SeaWorld and two of its former executives, including the CEO, agreed to pay more than $5 million to settle fraud charges.  The SEC alleged that the company failed to inform investors about the impact of the documentary film Blackfish on the company’s reputation, and ultimately its business.

Released in July 2013, the film criticized SeaWorld’s treatment of killer whales.  In the complaint, the SEC alleged that the CEO failed numerous times to tell investors about the “Blackfish effect” on the company’s reputation, which he “should have known” by the end of the year was having a negative impact on the company’s reputation, even though revenue grew and attendance declines were modest by that point.
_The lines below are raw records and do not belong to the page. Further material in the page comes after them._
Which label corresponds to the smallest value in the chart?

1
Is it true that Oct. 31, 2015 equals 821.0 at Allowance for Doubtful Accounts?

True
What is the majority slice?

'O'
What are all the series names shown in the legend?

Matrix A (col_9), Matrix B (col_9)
News articles begin to speculate as early as August 2013 that there may be a link between the film and the company’s declining attendance.  That fall, the company’s annual reputation study conducted by its communications department found that its score had fallen by more than 12% from the prior year.  This finding was presented to the strategy committee that included the CEO, but was excluded from materials for a later meeting that the chairman of the board attended.
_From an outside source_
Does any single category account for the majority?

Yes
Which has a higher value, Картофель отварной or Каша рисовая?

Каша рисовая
Musical acts and promotional partners started to cancel performances or withdraw from their marketing arrangements, which the SEC believes “should have provided confirmation” that the company’s reputation had been materially damaged by the film.  Instead, in articles around the same time, the CEO expressly stated that he could not “connect anything” between the film and any effect on the company’s business.  The company also stated in other media that there was “no truth” to the suggestion that the company’s reputation had suffered.

In early 2014, the company’s marketing staff conducted consumer surveys and decided that Blackfish was impacting the public’s perception of the parks, and the company offered special promotions to offset declining attendance.  Around the same time, on an earnings call, the CEO told analysts that the company’s business saw “no noticeable impact” and that its surveys did not “reflect any shift in sentiment” about consumer intent to visit the parks.
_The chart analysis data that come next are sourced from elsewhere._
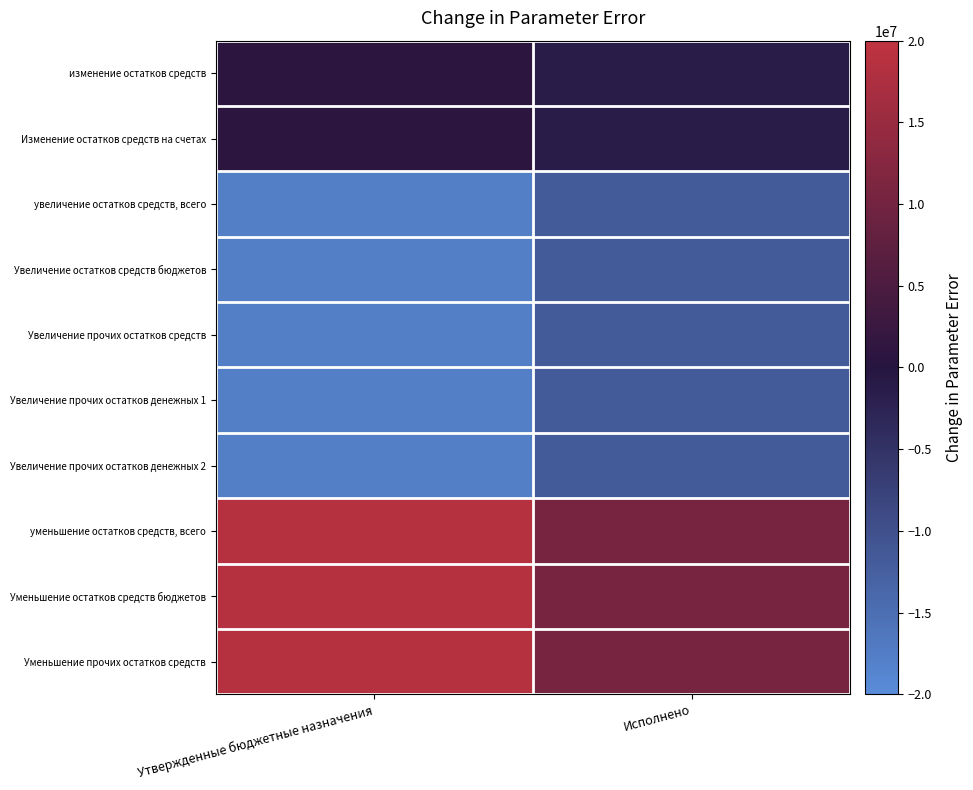

Reading left to right, extract all data points from this chart.

изменение остатков средств: Утвержденные бюджетные назначения=934000.0	Исполнено=-1350066.6
Изменение остатков средств на счетах: Утвержденные бюджетные назначения=934000.0	Исполнено=-1350066.6
увеличение остатков средств, всего: Утвержденные бюджетные назначения=-17716600.0	Исполнено=-11743844.2
Увеличение остатков средств бюджетов: Утвержденные бюджетные назначения=-17716600.0	Исполнено=-11743844.2
Увеличение прочих остатков средств: Утвержденные бюджетные назначения=-17716600.0	Исполнено=-11743844.2
Увеличение прочих остатков денежных 1: Утвержденные бюджетные назначения=-17716600.0	Исполнено=-11743844.2
Увеличение прочих остатков денежных 2: Утвержденные бюджетные назначения=-17716600.0	Исполнено=-11743844.2
уменьшение остатков средств, всего: Утвержденные бюджетные назначения=18650600.0	Исполнено=10393777.7
Уменьшение остатков средств бюджетов: Утвержденные бюджетные назначения=18650600.0	Исполнено=10393777.7
Уменьшение прочих остатков средств: Утвержденные бюджетные назначения=18650600.0	Исполнено=10393777.7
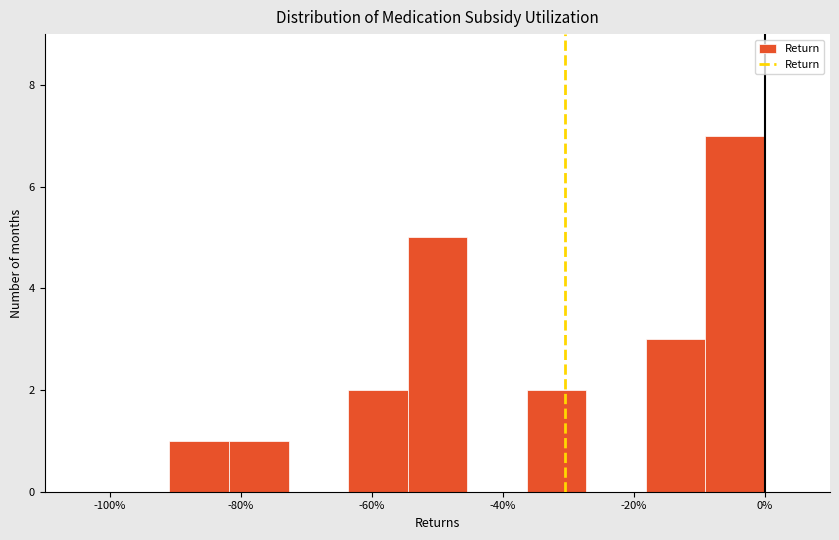

Over which range of the x-axis is the bar tallest?

-10 to 0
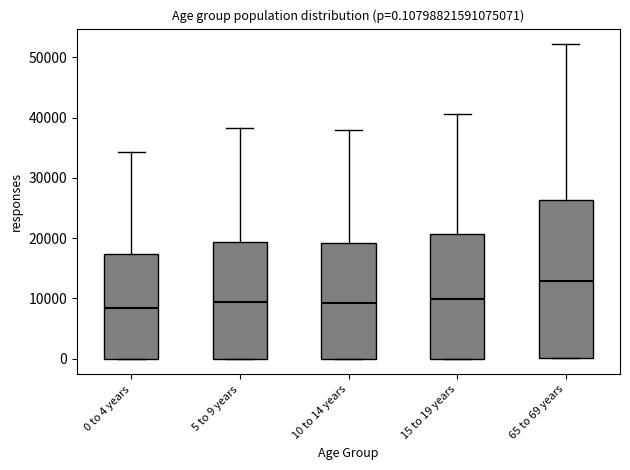

Which box is the tallest, from its lower edge to its upper edge?

65 to 69 years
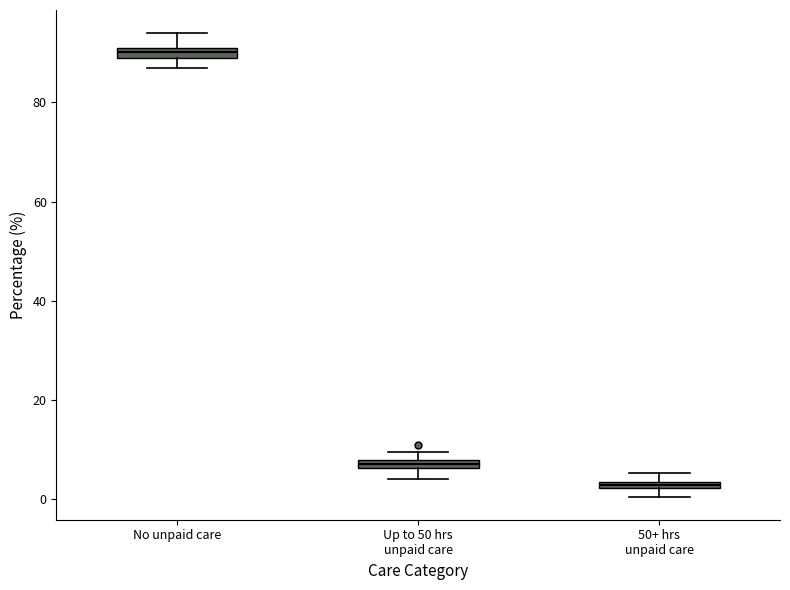

Which box has the highest median line?

No unpaid care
A Form S-1 registration statement in March included a risk factor that an “accident or injury” at the park that “is the topic of a book, film, documentary” “may harm our brands or reputation” (the SEC complaint added the emphasis).  The SEC determined that the disclosure was untrue or misleading by being framed as a hypothetical event that “may” occur.  The SEC staff has given similar warnings about cyber breach disclosure in other contexts.

At the same time that the CEO unequivocally denied in various news articles that the film was having an impact, during earnings calls and to underwriters conducting due diligence in a secondary offering, attendance had fallen 13% and materials prepared for the first quarter board meeting noted that Blackfish was one of the causes.  Other internal documents showed that attendance declines were at least attributable in part to Blackfish along with poor weather and holiday break schedules, but reports of the first quarter results failed to mention the impact from the film entirely.

The company filed an 8-K in August 2014 acknowledging declining attendance, which was, “among other factors, partially caused by negative publicity” connected to the film, and the stock price fell 33%.